Motivation
As a researcher, I've always had hard time finding similar articles to compare information. Let's say I built a model for machine translation and want to know how other models perform. We usually search online, find a website listing state-of-the-art models and links to papers proposing the models, click the links and manually find the section describing the details of models. This process is educational but time consuming, especially when we need information instantly.
What it does
COVID-19 Scholarly-article Network (CSN) Searcher is designed specifically to search for COVID-19 related articles. It's distinct from other services in that it search for similar articles based on section similarity. The articles are the core of nodes and sections in the same article are moons of the article. CSN searcher searches for articles by checking the sections instead of going through the whole document. This is because one research article (e.g. more than 1000 words) is too long for Deep Learning models to encode, but many models are proven to work well for section-level documents (e.g. 200 words). CSN search uses a Siamese RNN model to encode documents specifically for similarity matching.
How to run
The following website shows how to run the program. https://github.com/box-key/csn-searcher#how-to-run
How I built it
So far, CSN search provides command line tools for demo. It's built on Python and PyTorch. The design principal is Object Oriented Programming. It stores the network in the memory every time user queries. I used CORD-19 dataset provided by AIlen Institute of AI to build the network. For the training, I used SICK dataset.
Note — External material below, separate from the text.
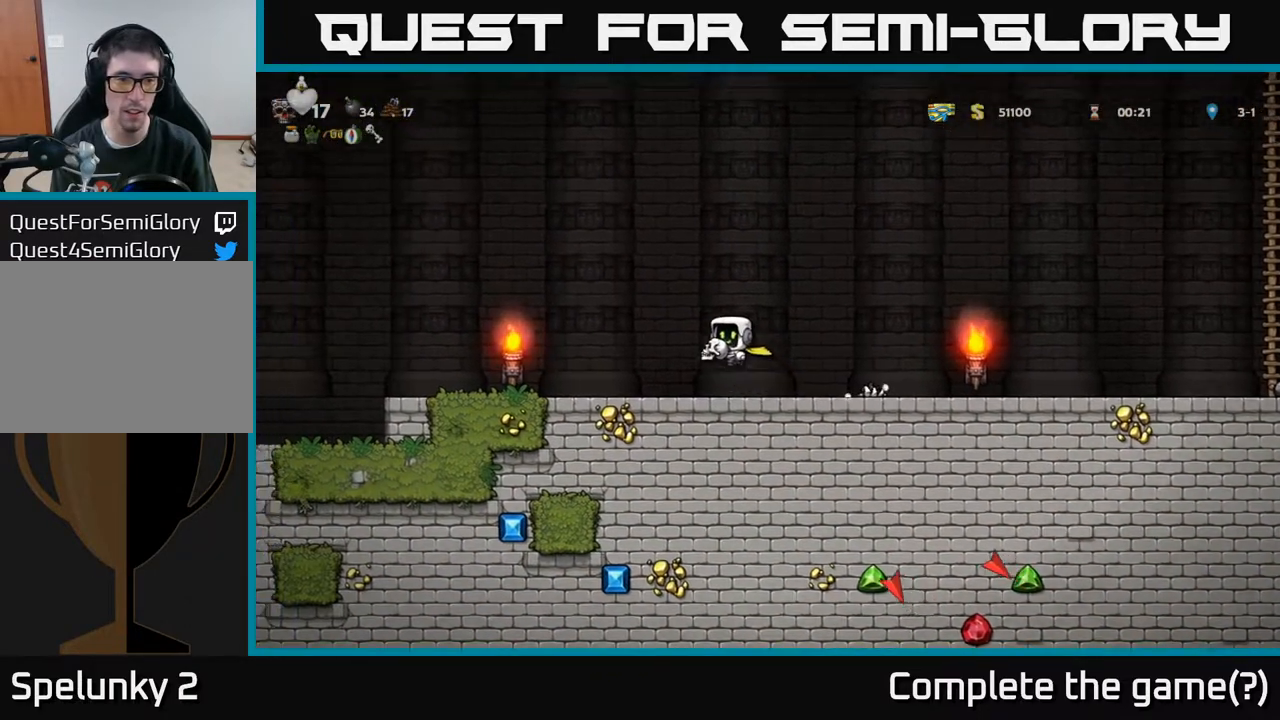
{"buttons": [], "left_stick": "center", "right_stick": "center", "events": [[17, "X", "down"], [100, "X", "up"], [133, "A", "up"], [467, "DPAD_LEFT", "up"]]}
Example of search is the following
csn-search --input-file input.txt \
--num-search 3
, where input.txt
contains the body of input section.
Performance
It employs Siamese (Manhattan) LSTM model to compute document similarity. Although the model needs to be fine-tuned for COVID-19 articles, it shows Mean Squared Error of 0.58 on SICK dataset with 4500 corpus (the paper which proposed the architecture by Mueller and Thyagarajan (2016) reported MSE of 0.2286 on the same dataset).
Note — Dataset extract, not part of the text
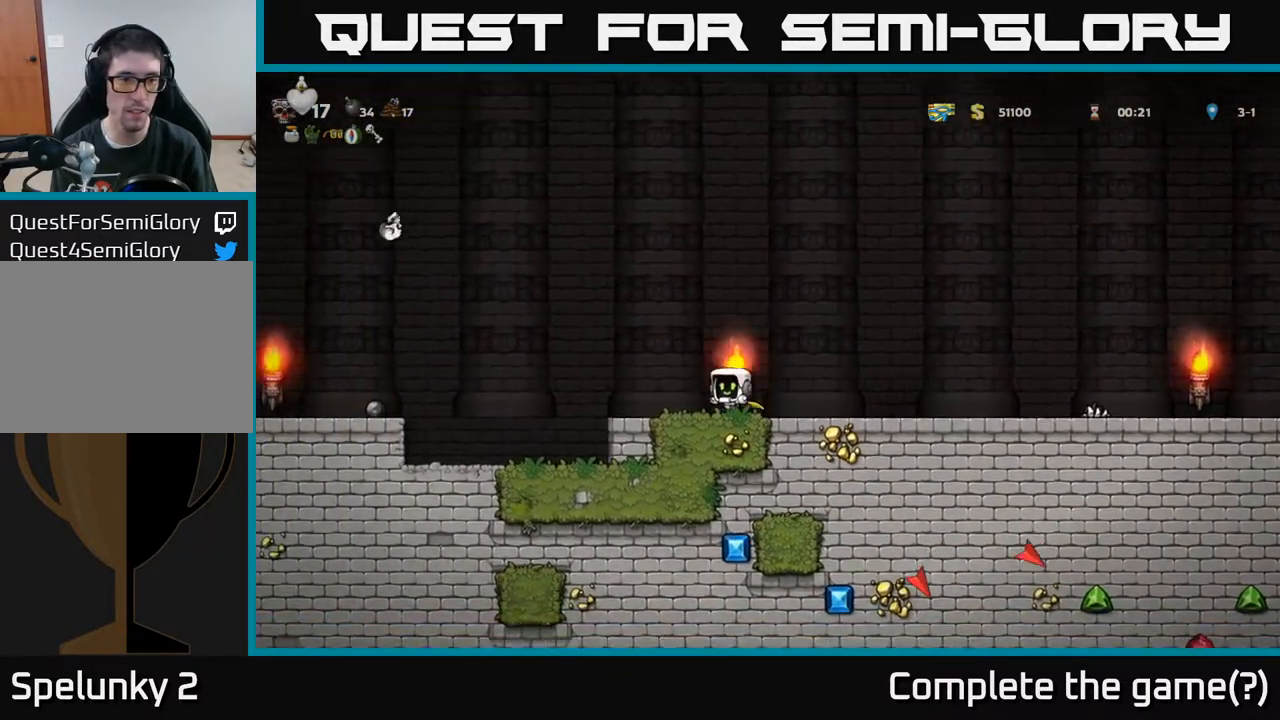
{"buttons": [], "left_stick": "center", "right_stick": "center", "events": []}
What's next for CSN Searcher
There are three points I would like to work on to productionize CSN searcher:
Suboptimal Search CSN search computes the exponent of Manhattan distance (i.e. l1 norm) between input and all sections in the network. Thus, the computation time linearly increases as the network expands. We'll continuously add articles to the network, so we need a sub-optimal search in practice. Although I'm willing to discuss further, my idea is to utilize citations in papers. In this way, we can build a graph where each node is section and edges represent citation between papers. For example, the algorithm finds cited papers in input section, finds the most similar sections in those papers, then it searches for cited papers in the most similar articles. Intuitively, this process is similar to what researchers usually search for information.
Database Integration and User Interface Since CSN searcher loads the network and the model (about 1GB so far) into the memory every time users query, it delays the searching process. Thus, we need to store them into a database and users can query the database. It also needs better user interface like html page.
Improve RNN model It's shown by Yang et al (2016) that Hierarchical Attention model works considerably better for longer documents. My idea is to build a Siamese Hierarchical Attention Network model. The codes are almost ready, but we need proper datasets to train the model.
Challenges I ran into
It was hard to manage the project in such a short period of time by myself. Although the codes for Hierarchical Attention model and sub-optimal search are ready, I couldn't include them into my submission because I had some errors and couldn't fix them by the deadline. I also strongly felt the importance of team working. I learned that I lack some skills to deploy applications in production settings (e.g. database integration, UI development, etc.). If CSN search could interest you, I'd be happy to work with you to realize this idea, that could potentially benefit many COVID-19 researchers.